The earliest version of a ‘rubber duck’ first appeared in the late 1800s, when American chemist Charles Goodyear (later of tyre fame) invented vulcanised rubber – that’s rubber hardened via a process of heating with sulphur, making it pliable, mouldable and, most importantly, waterproof. Though, of course, the production of rubber toys wasn’t the original intended purpose of the process, they certainly turned out to be a happy bi-product!

The first ducks manufactured weren’t like the ducks we know today. For a start they were solid, weighty creatures which, unsurprisingly, didn’t float all that well (if at all!). In fact, the first rubber ducks were intended to be used a chew toys, for both babies and dogs alike, so you can imagine how unforgiving they might have been on tiny teeth!

E. Shannahan’s patent for a duck aquatic toy, filed 1931, from the United States Patent and Trademark Office.

It wasn’t until the 1930s that the rubber duck’s association with bath-time began to materialise as a way of luring reluctant children into the tub for a much-needed scrub! Around this time, two separate duck bath toy products were developed, the first born from the mind of an inventor from Maryland, and the other from an unlikely collaboration between the Walt Disney Company and a latex manufacturer.

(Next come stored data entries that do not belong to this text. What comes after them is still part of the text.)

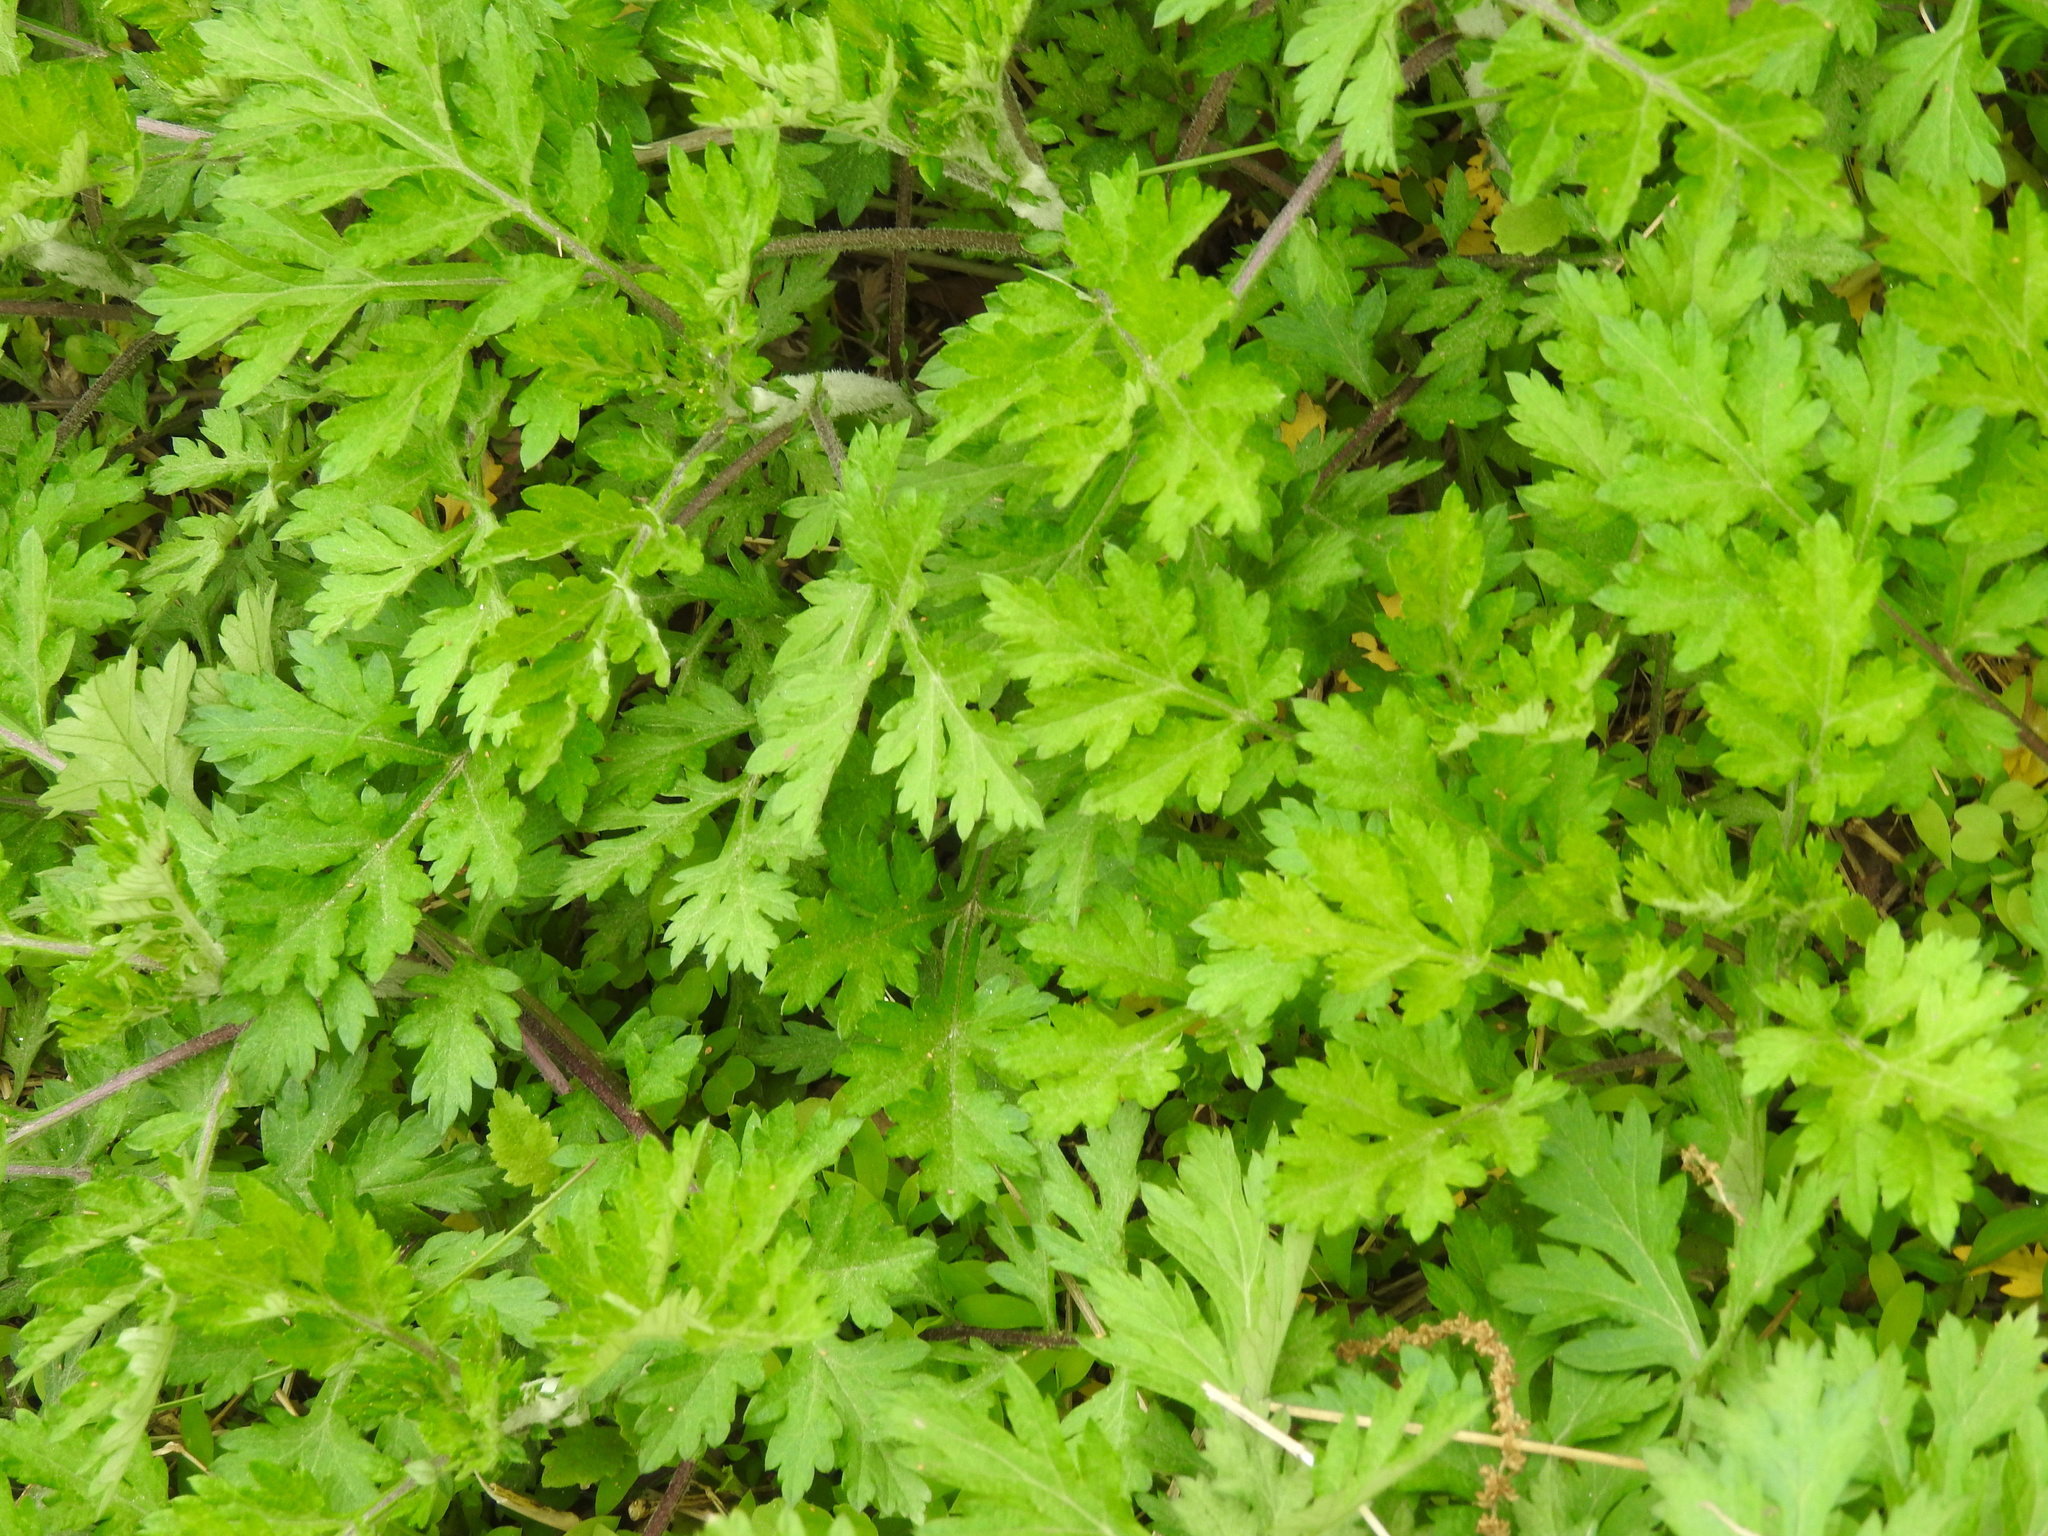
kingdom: Plantae
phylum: Tracheophyta
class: Magnoliopsida
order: Asterales
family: Asteraceae
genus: Artemisia
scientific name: Artemisia vulgaris
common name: Mugwort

The first, invented in 1931 by Eleanor Shannahan of Maryland USA, was designed as an aquatic toy that could sit either above or below the surface of the bath, and would emit jets of water from the mouth and other small holes. In her own words, the toys would “produce a fountain like effect, and enable the playing of pranks by one person on another by the squirting of a fine stream of spray upon the face or other parts of a person”.  You can even view the original patent for the toy here.

As for Disney, their collaboration with Seiberling Latex Products in 1938 enabled them to create ‘bath floater’ toys, of which the most popular pair were of course Donald and Donna Duck. (N.B. A bit of Disney trivia for you all, Donna Duck was later renamed Daisy Duck, first appearing as Daisy in the film Mr. Duck Steps Out in 1940).

Images from P. Ganine’s patent for a toy duck, 1947, from the United States Patent and Trademark Office

Rubber ducks really hit the big time when in 1947, a sculptor called Peter Ganine filed a patent for a duck toy that he had created out of vinyl. Painted bright yellow and including their famous ‘squeaker’, the ducks were reproduced in their thousands and sold across the world. Then, in 1970, their fame grew to new heights when the song ‘Rubber Duckie’ was featured on Sesame Street, sung by everyone’s favourite character Ernie. The song was such a hit that it even made it to number 11 in the Billboard Charts in 1971!

Since then, rubber ducks have been making bath-time play-time for children (and grown-ups) around the world. Along with the iconic yellow and orange design, variants now exist in their hundreds, from every colour imaginable, to ducks masquerading as Romans and Vikings. The list goes on and on…

So, which rubber duckie is YOUR favourite?